We often think of a menstrual cycle as lasting exactly one month — but that's not true for everyone. No matter the length, cycles can range from erratic to by-the-clock. If yours have been pretty predictable in the past, getting your period sooner than expected can feel surprising and even upsetting. What does it really mean when your menstrual cycle gets shorter, and what does it say about your health?

"Normal" menstrual cycles will mean something different for each person, says the Mayo Clinic. Menstrual flow usually lasts between 2-7 days and can range from completely pain-free, light, and short, to incredibly painful, heavy, and long. Cycles typically last anywhere from 21-35 days, and this length can be regular or irregular. As you get closer to menopause, which happens around age 51, cycles may become more irregular.

There are 4 phases of the menstrual cycle (via Healthline). First, there's the menstrual phase, when the uterine lining sheds and you bleed, followed by the follicular phase, when the eggs in the ovaries begin to mature. An egg is released in the ovulatory phase, and the luteal phase ends the cycle as hormones begin to drop.

How ovulation affects your menstrual cycle

While we might think that a shorter menstrual cycle has to do with our periods, it often has to do with ovulation (via MindBodyGreen). When ovulation occurs, the follicle the egg was released from produces progesterone, which prepares the uterine lining for implantation of a fertilized egg. If that doesn't happen and pregnancy doesn't occur, the follicle dies and progesterone levels begin to drop, eventually leading to your period. If ovulation is poor and there's not enough progesterone being produced, your period may come early.

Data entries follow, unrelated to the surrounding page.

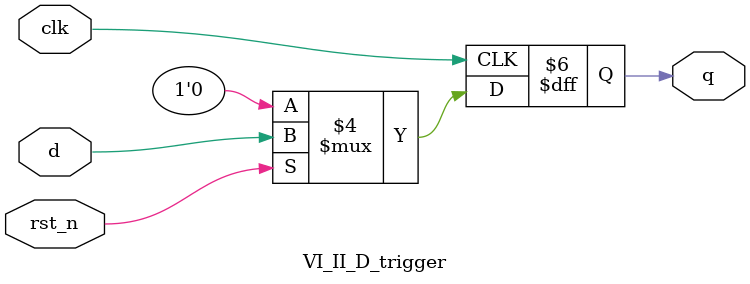
<source format=v>
module VI_II_D_trigger ( 
    input clk, rst_n, 
    input d, 
    output reg q 
); 
    always@(posedge clk) begin  //同步复位 
        if(!rst_n) q <= 0; 
        else        
            q <= d; 
    end 
endmodule 

</source>
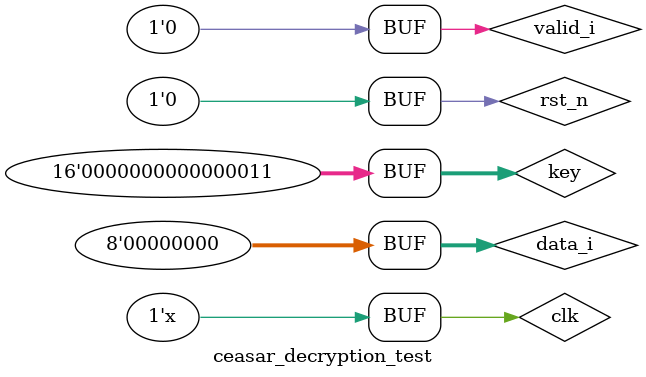
<source format=v>
`timescale 1ns / 1ps


module ceasar_decryption_test;

	// Inputs
	reg clk;
	reg rst_n;
	reg [7:0] data_i;
	reg valid_i;
	reg [15:0] key;

	// Outputs
	wire [7:0] data_o;
	wire valid_o;

	// Instantiate the Unit Under Test (UUT)
	ceasar_decryption uut (
		.clk(clk), 
		.rst_n(rst_n), 
		.data_i(data_i), 
		.valid_i(valid_i), 
		.key(key), 
		.data_o(data_o), 
		.valid_o(valid_o)
	);
	
	always #10 clk = ~clk; 
	initial begin
		// Initialize Inputs
		clk = 1;
		rst_n = 0; 
		data_i = 8'h44;
		valid_i = 1;
		key = 3;

		// Wait 100 ns for global reset to finish
		#20;
        
		// Add stimulus here
		data_i = 8'h51;
		
		#20;
		data_i = 8'h44;
		
		#20;
		data_i = 8'h41;
		
		#20
		data_i = 0;
		valid_i = 0;
	end

		
endmodule


</source>
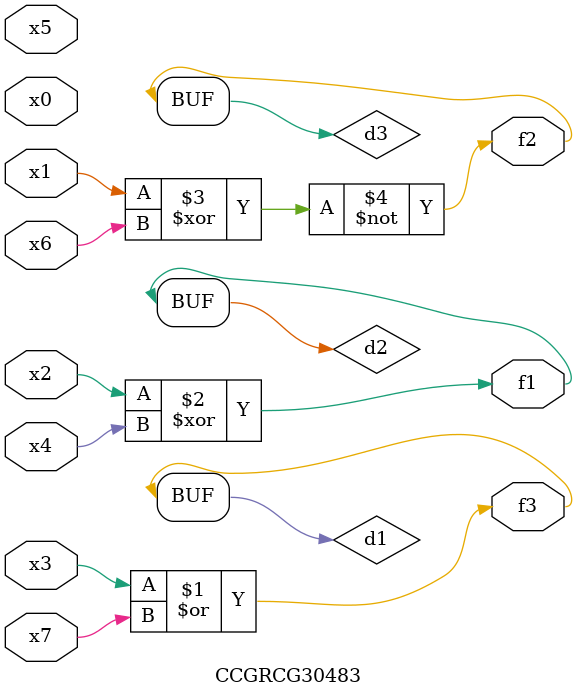
<source format=v>
module CCGRCG30483(
	input x0, x1, x2, x3, x4, x5, x6, x7,
	output f1, f2, f3
);

	wire d1, d2, d3;

	or (d1, x3, x7);
	xor (d2, x2, x4);
	xnor (d3, x1, x6);
	assign f1 = d2;
	assign f2 = d3;
	assign f3 = d1;
endmodule

</source>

"Anything that leads to poor ovulation will lead to less progesterone, and you will get your period sooner," Dr. Mary Jane Minkin, clinical professor of obstetrics and gynecology and reproductive sciences at Yale Medical School, told MindBodyGreen. This can often happen as you age, after you have a baby, or if you're breastfeeding.

You can support ovulation by reducing stress levels, using natural progesterone products, increasing your intake of vitamin B6 and zinc, supplementing with herbs like chasteberry, getting good sleep, and maintaining a healthy weight (via MedicalNewsToday). Tracking your cycle is also a helpful tool for staying aware of any menstrual changes or concerns.